[Electronics source listings]
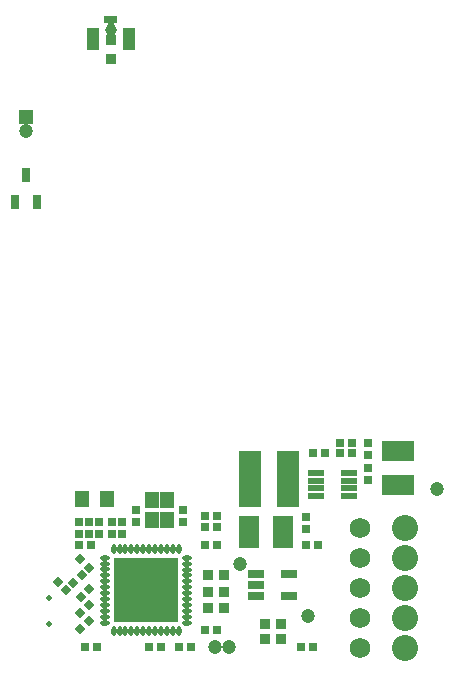
<source format=gts>
G04*
G04 #@! TF.GenerationSoftware,Altium Limited,Altium Designer,20.0.1 (14)*
G04*
G04 Layer_Color=8388736*
%FSLAX44Y44*%
%MOMM*%
G71*
G01*
G75*
%ADD41C,1.0000*%
%ADD42R,1.4032X0.7032*%
%ADD43R,0.9652X0.9652*%
%ADD44R,0.9652X0.9652*%
%ADD45R,1.7272X2.7432*%
%ADD46R,2.7432X1.7272*%
%ADD47C,0.5032*%
%ADD48R,0.6532X1.2032*%
%ADD49O,0.4531X0.8032*%
%ADD50O,0.8032X0.4531*%
%ADD51R,5.5032X5.5032*%
%ADD52P,1.0058X4X90.0*%
%ADD53R,0.7112X0.7112*%
%ADD54R,1.2192X1.4732*%
%ADD55R,1.4032X0.6032*%
%ADD56R,1.9532X4.7032*%
%ADD57P,1.0058X4X180.0*%
%ADD58R,0.9032X0.9032*%
%ADD59R,1.0032X1.9032*%
%ADD60R,0.7112X0.7112*%
%ADD61R,1.2032X1.4032*%
%ADD62C,1.2032*%
%ADD63C,0.7032*%
%ADD64R,1.2032X1.2032*%
%ADD65C,2.2032*%
%ADD66C,1.7272*%
G36*
X117499Y550389D02*
X114499D01*
Y538962D01*
X115233Y538228D01*
Y535550D01*
X113339Y533656D01*
X110661D01*
X108767Y535550D01*
Y538228D01*
X109501Y538962D01*
Y550389D01*
X106501D01*
X106501Y556389D01*
X117499D01*
X117499Y550389D01*
D02*
G37*
D41*
X112000Y545000D02*
D03*
D42*
X235000Y65250D02*
D03*
Y84250D02*
D03*
Y74750D02*
D03*
X263000Y84250D02*
D03*
Y65250D02*
D03*
D43*
X194372Y83749D02*
D03*
X207372D02*
D03*
X194372Y55749D02*
D03*
X207372D02*
D03*
X194372Y68999D02*
D03*
X207372D02*
D03*
D44*
X242521Y29223D02*
D03*
Y42223D02*
D03*
X255771Y29249D02*
D03*
Y42249D02*
D03*
D45*
X229060Y120000D02*
D03*
X258060D02*
D03*
D46*
X355000Y159302D02*
D03*
Y188302D02*
D03*
D47*
X59268Y64010D02*
D03*
Y41644D02*
D03*
D48*
X40000Y422250D02*
D03*
X49500Y399570D02*
D03*
X30500D02*
D03*
D49*
X169251Y105000D02*
D03*
X114250D02*
D03*
X119250D02*
D03*
X124250D02*
D03*
X129250D02*
D03*
X134250D02*
D03*
X139250D02*
D03*
X144250D02*
D03*
X149250D02*
D03*
X154251D02*
D03*
X159250D02*
D03*
X164250D02*
D03*
X114250Y36000D02*
D03*
X119250D02*
D03*
X124250D02*
D03*
X129250D02*
D03*
X134250D02*
D03*
X139250D02*
D03*
X144250D02*
D03*
X149250D02*
D03*
X154250D02*
D03*
X159250D02*
D03*
X164250D02*
D03*
X169250D02*
D03*
D50*
X176250Y43001D02*
D03*
Y98000D02*
D03*
Y93000D02*
D03*
Y88000D02*
D03*
Y83000D02*
D03*
Y78000D02*
D03*
Y73000D02*
D03*
Y68000D02*
D03*
Y63000D02*
D03*
Y58000D02*
D03*
Y53000D02*
D03*
Y47999D02*
D03*
X107250Y42999D02*
D03*
Y48001D02*
D03*
Y52999D02*
D03*
Y58001D02*
D03*
Y62999D02*
D03*
Y68001D02*
D03*
Y72999D02*
D03*
Y78001D02*
D03*
Y82999D02*
D03*
Y88001D02*
D03*
Y92999D02*
D03*
Y98001D02*
D03*
D51*
X141750Y70500D02*
D03*
D52*
X93286Y44785D02*
D03*
X86215Y37715D02*
D03*
Y50964D02*
D03*
X93286Y58035D02*
D03*
X80205Y76386D02*
D03*
X87389Y83570D02*
D03*
X86361Y64429D02*
D03*
X93545Y71614D02*
D03*
D53*
X84848Y128062D02*
D03*
Y117902D02*
D03*
X172598Y127902D02*
D03*
Y138062D02*
D03*
X133402Y138098D02*
D03*
Y127938D02*
D03*
X112598Y117902D02*
D03*
Y128062D02*
D03*
X121098Y117902D02*
D03*
Y128062D02*
D03*
X101848D02*
D03*
Y117902D02*
D03*
X93402Y128098D02*
D03*
Y117938D02*
D03*
X277068Y132098D02*
D03*
Y121938D02*
D03*
X329360Y163902D02*
D03*
Y174062D02*
D03*
X329402Y185366D02*
D03*
Y195526D02*
D03*
D54*
X109000Y148000D02*
D03*
X87410D02*
D03*
D55*
X313970Y169750D02*
D03*
Y163250D02*
D03*
X286030Y169750D02*
D03*
Y163250D02*
D03*
Y156750D02*
D03*
Y150250D02*
D03*
X313970D02*
D03*
Y156750D02*
D03*
D56*
X229750Y165000D02*
D03*
X262250D02*
D03*
D57*
X67179Y77639D02*
D03*
X74364Y70455D02*
D03*
X86180Y96639D02*
D03*
X93364Y89455D02*
D03*
D58*
X112000Y520389D02*
D03*
Y536000D02*
D03*
D59*
X127500Y536750D02*
D03*
X96500D02*
D03*
D60*
X89938Y22360D02*
D03*
X100098D02*
D03*
X283062Y22402D02*
D03*
X272902D02*
D03*
X179562D02*
D03*
X169402D02*
D03*
X202062Y133402D02*
D03*
X191902D02*
D03*
X202062Y124402D02*
D03*
X191902D02*
D03*
X202098Y108598D02*
D03*
X191938D02*
D03*
X143902Y22402D02*
D03*
X154062D02*
D03*
X84652Y108902D02*
D03*
X94812D02*
D03*
X191938Y37098D02*
D03*
X202098D02*
D03*
X316062Y195402D02*
D03*
X305902D02*
D03*
X305938Y186598D02*
D03*
X316098D02*
D03*
X282938D02*
D03*
X293098D02*
D03*
X287062Y108402D02*
D03*
X276902D02*
D03*
D61*
X146500Y129949D02*
D03*
Y146949D02*
D03*
X159500D02*
D03*
Y129949D02*
D03*
D62*
X387750Y156500D02*
D03*
X221500Y92500D02*
D03*
X279000Y49000D02*
D03*
X212250Y22500D02*
D03*
X199750D02*
D03*
X40000Y458850D02*
D03*
D63*
X162750Y81000D02*
D03*
Y70500D02*
D03*
Y60000D02*
D03*
X152250Y49500D02*
D03*
X141750D02*
D03*
X131250D02*
D03*
X120750Y60000D02*
D03*
Y70500D02*
D03*
Y81000D02*
D03*
X131250Y91500D02*
D03*
X152250D02*
D03*
X141750D02*
D03*
X131250Y81000D02*
D03*
Y70500D02*
D03*
Y60000D02*
D03*
X152250D02*
D03*
X141750D02*
D03*
Y81000D02*
D03*
X152250D02*
D03*
Y70500D02*
D03*
X141750D02*
D03*
D64*
X40000Y471350D02*
D03*
D65*
X361000Y123250D02*
D03*
Y97850D02*
D03*
Y72450D02*
D03*
Y47050D02*
D03*
Y21650D02*
D03*
D66*
X323000Y123250D02*
D03*
Y97850D02*
D03*
Y72450D02*
D03*
Y47050D02*
D03*
Y21650D02*
D03*
M02*

</source>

▶ **PROBLEM TO SOLVE**
Please reproduce every record exactly, leaving the pictures out.

▶ **REPLY**
<source format=gts>
G04*
G04 #@! TF.GenerationSoftware,Altium Limited,Altium Designer,20.0.1 (14)*
G04*
G04 Layer_Color=8388736*
%FSLAX44Y44*%
%MOMM*%
G71*
G01*
G75*
%ADD41C,1.0000*%
%ADD42R,1.4032X0.7032*%
%ADD43R,0.9652X0.9652*%
%ADD44R,0.9652X0.9652*%
%ADD45R,1.7272X2.7432*%
%ADD46R,2.7432X1.7272*%
%ADD47C,0.5032*%
%ADD48R,0.6532X1.2032*%
%ADD49O,0.4531X0.8032*%
%ADD50O,0.8032X0.4531*%
%ADD51R,5.5032X5.5032*%
%ADD52P,1.0058X4X90.0*%
%ADD53R,0.7112X0.7112*%
%ADD54R,1.2192X1.4732*%
%ADD55R,1.4032X0.6032*%
%ADD56R,1.9532X4.7032*%
%ADD57P,1.0058X4X180.0*%
%ADD58R,0.9032X0.9032*%
%ADD59R,1.0032X1.9032*%
%ADD60R,0.7112X0.7112*%
%ADD61R,1.2032X1.4032*%
%ADD62C,1.2032*%
%ADD63C,0.7032*%
%ADD64R,1.2032X1.2032*%
%ADD65C,2.2032*%
%ADD66C,1.7272*%
G36*
X117499Y550389D02*
X114499D01*
Y538962D01*
X115233Y538228D01*
Y535550D01*
X113339Y533656D01*
X110661D01*
X108767Y535550D01*
Y538228D01*
X109501Y538962D01*
Y550389D01*
X106501D01*
X106501Y556389D01*
X117499D01*
X117499Y550389D01*
D02*
G37*
D41*
X112000Y545000D02*
D03*
D42*
X235000Y65250D02*
D03*
Y84250D02*
D03*
Y74750D02*
D03*
X263000Y84250D02*
D03*
Y65250D02*
D03*
D43*
X194372Y83749D02*
D03*
X207372D02*
D03*
X194372Y55749D02*
D03*
X207372D02*
D03*
X194372Y68999D02*
D03*
X207372D02*
D03*
D44*
X242521Y29223D02*
D03*
Y42223D02*
D03*
X255771Y29249D02*
D03*
Y42249D02*
D03*
D45*
X229060Y120000D02*
D03*
X258060D02*
D03*
D46*
X355000Y159302D02*
D03*
Y188302D02*
D03*
D47*
X59268Y64010D02*
D03*
Y41644D02*
D03*
D48*
X40000Y422250D02*
D03*
X49500Y399570D02*
D03*
X30500D02*
D03*
D49*
X169251Y105000D02*
D03*
X114250D02*
D03*
X119250D02*
D03*
X124250D02*
D03*
X129250D02*
D03*
X134250D02*
D03*
X139250D02*
D03*
X144250D02*
D03*
X149250D02*
D03*
X154251D02*
D03*
X159250D02*
D03*
X164250D02*
D03*
X114250Y36000D02*
D03*
X119250D02*
D03*
X124250D02*
D03*
X129250D02*
D03*
X134250D02*
D03*
X139250D02*
D03*
X144250D02*
D03*
X149250D02*
D03*
X154250D02*
D03*
X159250D02*
D03*
X164250D02*
D03*
X169250D02*
D03*
D50*
X176250Y43001D02*
D03*
Y98000D02*
D03*
Y93000D02*
D03*
Y88000D02*
D03*
Y83000D02*
D03*
Y78000D02*
D03*
Y73000D02*
D03*
Y68000D02*
D03*
Y63000D02*
D03*
Y58000D02*
D03*
Y53000D02*
D03*
Y47999D02*
D03*
X107250Y42999D02*
D03*
Y48001D02*
D03*
Y52999D02*
D03*
Y58001D02*
D03*
Y62999D02*
D03*
Y68001D02*
D03*
Y72999D02*
D03*
Y78001D02*
D03*
Y82999D02*
D03*
Y88001D02*
D03*
Y92999D02*
D03*
Y98001D02*
D03*
D51*
X141750Y70500D02*
D03*
D52*
X93286Y44785D02*
D03*
X86215Y37715D02*
D03*
Y50964D02*
D03*
X93286Y58035D02*
D03*
X80205Y76386D02*
D03*
X87389Y83570D02*
D03*
X86361Y64429D02*
D03*
X93545Y71614D02*
D03*
D53*
X84848Y128062D02*
D03*
Y117902D02*
D03*
X172598Y127902D02*
D03*
Y138062D02*
D03*
X133402Y138098D02*
D03*
Y127938D02*
D03*
X112598Y117902D02*
D03*
Y128062D02*
D03*
X121098Y117902D02*
D03*
Y128062D02*
D03*
X101848D02*
D03*
Y117902D02*
D03*
X93402Y128098D02*
D03*
Y117938D02*
D03*
X277068Y132098D02*
D03*
Y121938D02*
D03*
X329360Y163902D02*
D03*
Y174062D02*
D03*
X329402Y185366D02*
D03*
Y195526D02*
D03*
D54*
X109000Y148000D02*
D03*
X87410D02*
D03*
D55*
X313970Y169750D02*
D03*
Y163250D02*
D03*
X286030Y169750D02*
D03*
Y163250D02*
D03*
Y156750D02*
D03*
Y150250D02*
D03*
X313970D02*
D03*
Y156750D02*
D03*
D56*
X229750Y165000D02*
D03*
X262250D02*
D03*
D57*
X67179Y77639D02*
D03*
X74364Y70455D02*
D03*
X86180Y96639D02*
D03*
X93364Y89455D02*
D03*
D58*
X112000Y520389D02*
D03*
Y536000D02*
D03*
D59*
X127500Y536750D02*
D03*
X96500D02*
D03*
D60*
X89938Y22360D02*
D03*
X100098D02*
D03*
X283062Y22402D02*
D03*
X272902D02*
D03*
X179562D02*
D03*
X169402D02*
D03*
X202062Y133402D02*
D03*
X191902D02*
D03*
X202062Y124402D02*
D03*
X191902D02*
D03*
X202098Y108598D02*
D03*
X191938D02*
D03*
X143902Y22402D02*
D03*
X154062D02*
D03*
X84652Y108902D02*
D03*
X94812D02*
D03*
X191938Y37098D02*
D03*
X202098D02*
D03*
X316062Y195402D02*
D03*
X305902D02*
D03*
X305938Y186598D02*
D03*
X316098D02*
D03*
X282938D02*
D03*
X293098D02*
D03*
X287062Y108402D02*
D03*
X276902D02*
D03*
D61*
X146500Y129949D02*
D03*
Y146949D02*
D03*
X159500D02*
D03*
Y129949D02*
D03*
D62*
X387750Y156500D02*
D03*
X221500Y92500D02*
D03*
X279000Y49000D02*
D03*
X212250Y22500D02*
D03*
X199750D02*
D03*
X40000Y458850D02*
D03*
D63*
X162750Y81000D02*
D03*
Y70500D02*
D03*
Y60000D02*
D03*
X152250Y49500D02*
D03*
X141750D02*
D03*
X131250D02*
D03*
X120750Y60000D02*
D03*
Y70500D02*
D03*
Y81000D02*
D03*
X131250Y91500D02*
D03*
X152250D02*
D03*
X141750D02*
D03*
X131250Y81000D02*
D03*
Y70500D02*
D03*
Y60000D02*
D03*
X152250D02*
D03*
X141750D02*
D03*
Y81000D02*
D03*
X152250D02*
D03*
Y70500D02*
D03*
X141750D02*
D03*
D64*
X40000Y471350D02*
D03*
D65*
X361000Y123250D02*
D03*
Y97850D02*
D03*
Y72450D02*
D03*
Y47050D02*
D03*
Y21650D02*
D03*
D66*
X323000Y123250D02*
D03*
Y97850D02*
D03*
Y72450D02*
D03*
Y47050D02*
D03*
Y21650D02*
D03*
M02*

</source>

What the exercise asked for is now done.